Много забот и волнений было у Апейки. Но за всем важным и мелким неизменно чувствовал он приближение больших перемен. Дыхание этих больших событий чувствовалось все шире и сильнее по мере того, как уходила осень, приближалась зима.
4
Другая часть жизни Апейки шла в местечке. Здесь неизменно кончались все его скитания по району.
Здесь был, на той стороне, что ближе к хвойнику, к Припяти, его дом. Точнее — половина дома, в которую он вселился по праву председателя райисполкома. Здесь была жена Вера, были дети: сын его старший, Володя, и щебетунья Ниночка. Возвращаясь за полночь или под утро, он подходил к черному окну, у которого, казалось, снаружи чувствовал теплоту их постелей, теплоту их сна; прислонялся, невольно прислушиваясь к тишине в доме, тихо, радостно стучался. Он слышал осторожный шорох, что сразу отзывался на его стук: Вера просыпалась так быстро, словно и не спала; мгновение видел или угадывал смутное очертание ее лица, приникавшего к стеклу; нетерпеливо перелезал у — стены через забор, прыгал во двор. Слышал с крыльца, как она открывает дверь в сени, как впотьмах идет через сени, звякает задвижкой.
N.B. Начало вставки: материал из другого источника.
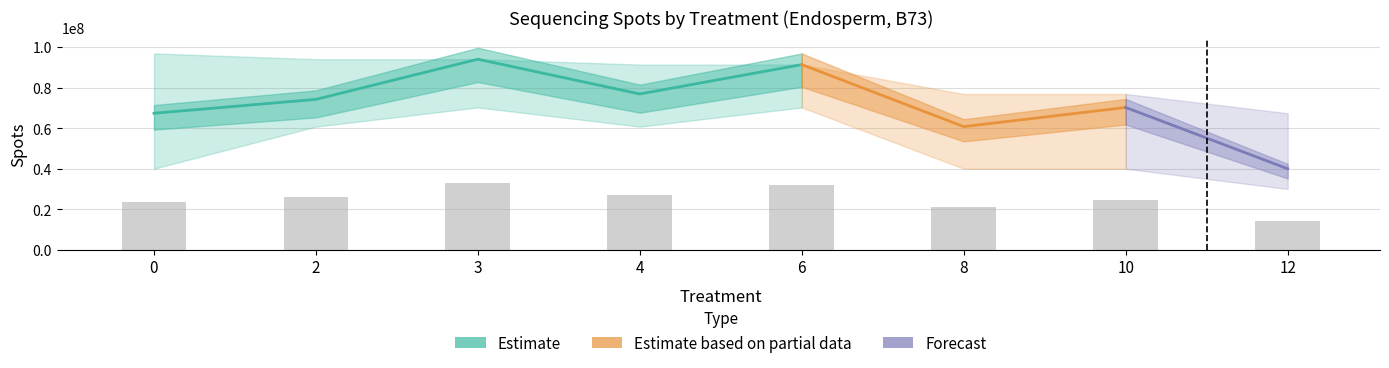

What is the difference between the second highest and minimum values in the spots_lower series?

40210683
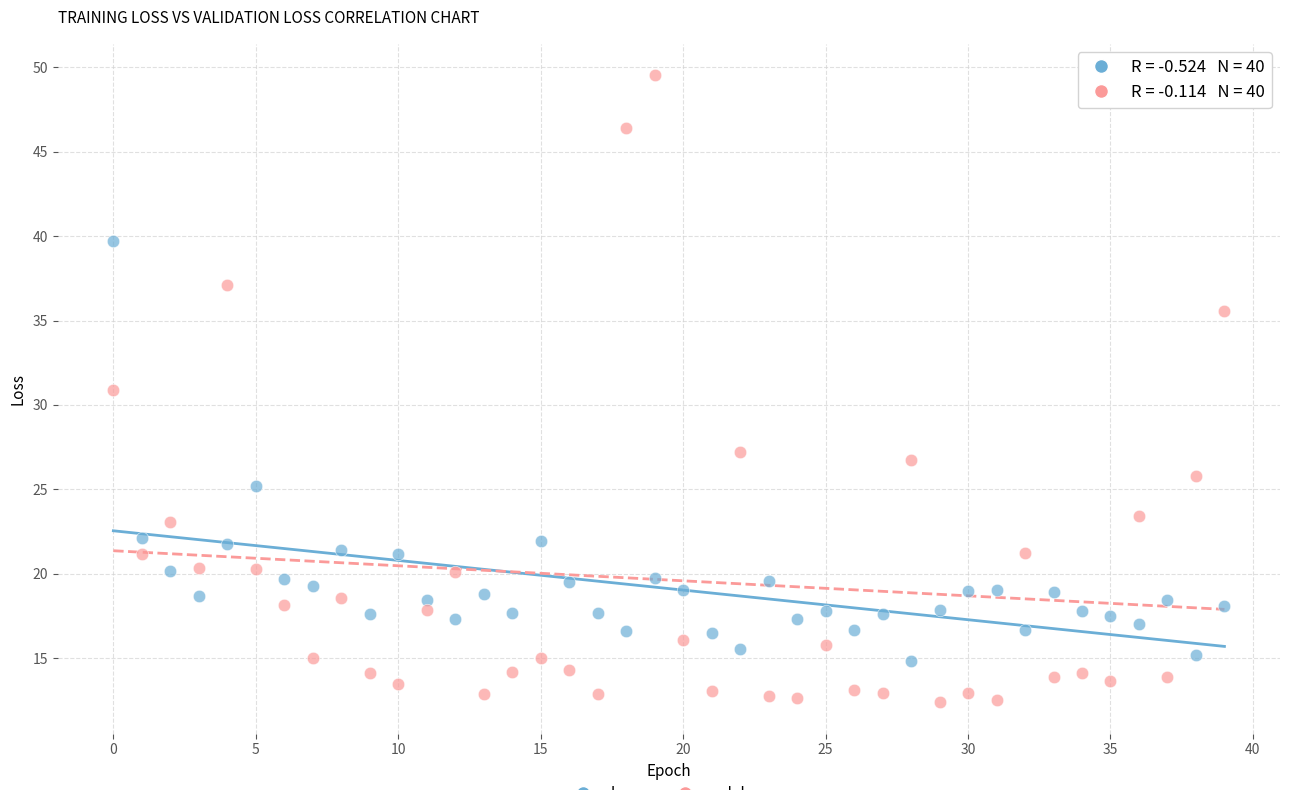

Across all series, what Y value is closest to 30?

30.9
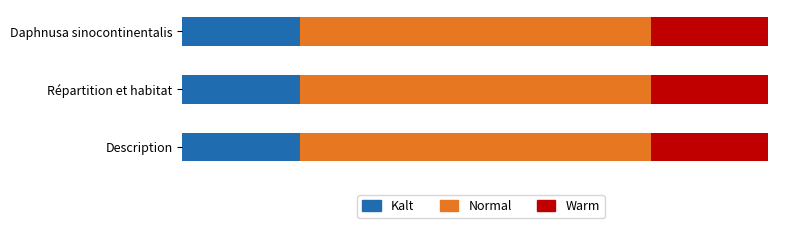

What are all the series names shown in the legend?

Kalt, Normal, Warm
Тепло любимого человека, тепло родного дома — как чувствовал Апейка их после холода, бесприютности дороги, после чужих деревянных диванов и лавок, после натиска каждодневных забот. Вера льнула к нему, полная молчаливой нежности, да и он чувствовал себя так, будто и не было их, тех восьми лет под одной крышей. В комнате всегда наготове ждала лампа. Впотьмах Вера шуршала спичками; к тому времени, когда Апейка привычно нащупывал крючок и вешал пальто, мягкий желтоватый свет уже отодвигал темноту. Тихая ласковая теплынь струилась в сердце, когда Апейка на цыпочках ступал в неприкрытую дверь, останавливался у кроватей. Ниночка лежала на материной; каждый раз, когда он глядел на нее, веки ее начинали чутко дрожать; нередко она просыпалась, тогда отец шептал что-либо успокаивающее, и она послушно закрывала глаза. Сын спал на отцовой кровати, у другой стены, чаще носом в подушку, так что Апейке обычно были видны только тонкая шея да непослушный вихор на макушке.